ABOUT THIS EXERCISE
Omit every picture while you reproduce the entries that follow word for word.
======== SUPPLIED MATERIAL
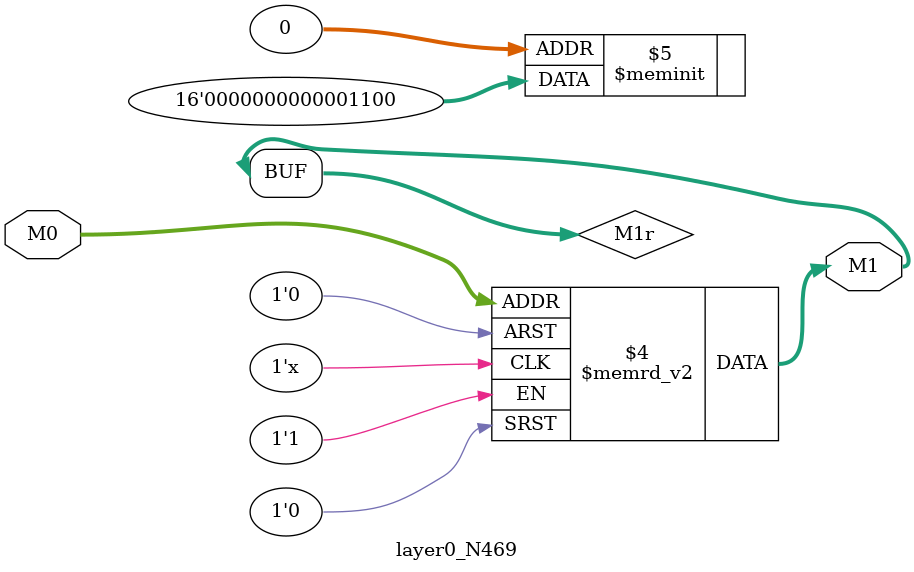
<source format=v>
module layer0_N469 ( input [2:0] M0, output [1:0] M1 );

	(*rom_style = "distributed" *) reg [1:0] M1r;
	assign M1 = M1r;
	always @ (M0) begin
		case (M0)
			3'b000: M1r = 2'b00;
			3'b100: M1r = 2'b00;
			3'b010: M1r = 2'b00;
			3'b110: M1r = 2'b00;
			3'b001: M1r = 2'b11;
			3'b101: M1r = 2'b00;
			3'b011: M1r = 2'b00;
			3'b111: M1r = 2'b00;

		endcase
	end
endmodule

</source>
================
TASK SOLUTION
<source format=v>
module layer0_N469 ( input [2:0] M0, output [1:0] M1 );

	(*rom_style = "distributed" *) reg [1:0] M1r;
	assign M1 = M1r;
	always @ (M0) begin
		case (M0)
			3'b000: M1r = 2'b00;
			3'b100: M1r = 2'b00;
			3'b010: M1r = 2'b00;
			3'b110: M1r = 2'b00;
			3'b001: M1r = 2'b11;
			3'b101: M1r = 2'b00;
			3'b011: M1r = 2'b00;
			3'b111: M1r = 2'b00;

		endcase
	end
endmodule

</source>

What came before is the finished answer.